Diplomatic relations between the Portuguese Republic and Romania

The diplomatic relations between the Portuguese Republic and Romania date back to 1917, having been interrupted following World War II, before being re-established in June 1974, following the Carnation Revolution in Portugal. Since then, the relations between the two countries have been stable and friendly. Portugal has an embassy in Bucharest (also is accredited in Moldova), while Romania has an embassy in Lisbon. Both nations are members of the Council of Europe, EU, NATO and the United Nations.

==History==
Portugal and Romania, although countries located at the two extremes of Europe, had at one point been part of the Roman Empire and have had numerous approaches and connections throughout history. The two counties find a common heritage in the Roman Empire, and the language of the two countries is the most visible element of their shared heritage, as both the Portuguese and Romanian Languages are Romance Languages, having evolved from Latin throughout the centuries.
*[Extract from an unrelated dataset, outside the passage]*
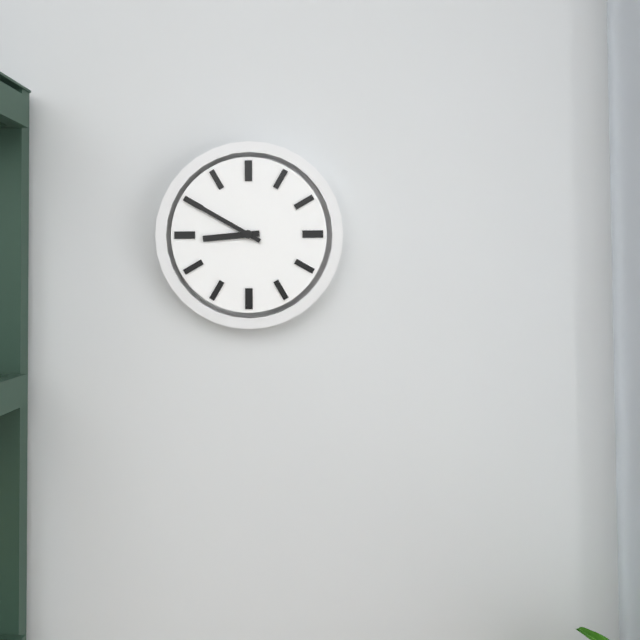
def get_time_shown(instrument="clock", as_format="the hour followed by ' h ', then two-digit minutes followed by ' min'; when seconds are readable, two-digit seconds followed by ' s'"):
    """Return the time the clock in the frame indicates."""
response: 8 h 50 min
In 1880, Portugal recognized the independence of Romania after the Romanian War of Independence from the Ottoman Empire. Diplomatic relations between the two countries were established on August 31, 1917. That same year, Romania established a resident embassy in Lisbon. In December 1919, Portugal opened the Portuguese Legation to the Balkans, based in Bucharest, and with jurisdiction over Serbia and Greece, as well as Romania.
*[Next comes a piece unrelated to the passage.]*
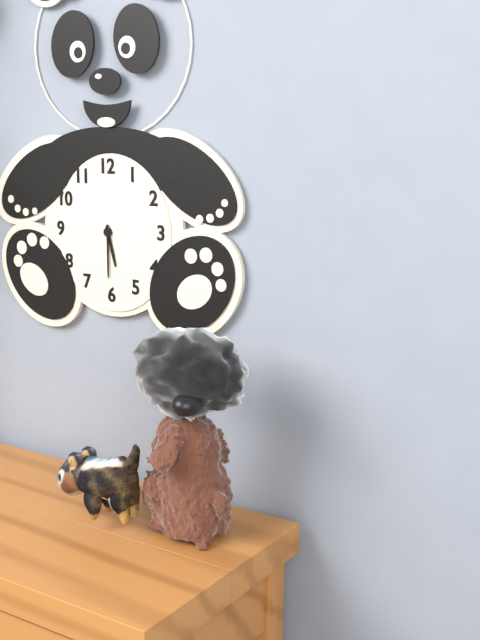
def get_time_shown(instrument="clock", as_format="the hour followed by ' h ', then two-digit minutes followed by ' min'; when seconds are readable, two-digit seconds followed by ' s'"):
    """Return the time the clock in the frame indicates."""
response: 5 h 30 min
The deposed king of Romania, Carol II, would live in Estoril, in Portugal during his exile, where he would eventually pass away.

During World War II, diplomatic relations were not interrupted between both nations, however, soon after the war, Portugal broke diplomatic relations with Romania after that nation became a communist country. On May 31, 1974, diplomatic relations were resumed, and they have remained stable ever since. Romania was the first Eastern European country to restore relations with Portugal after the Carnation Revolution.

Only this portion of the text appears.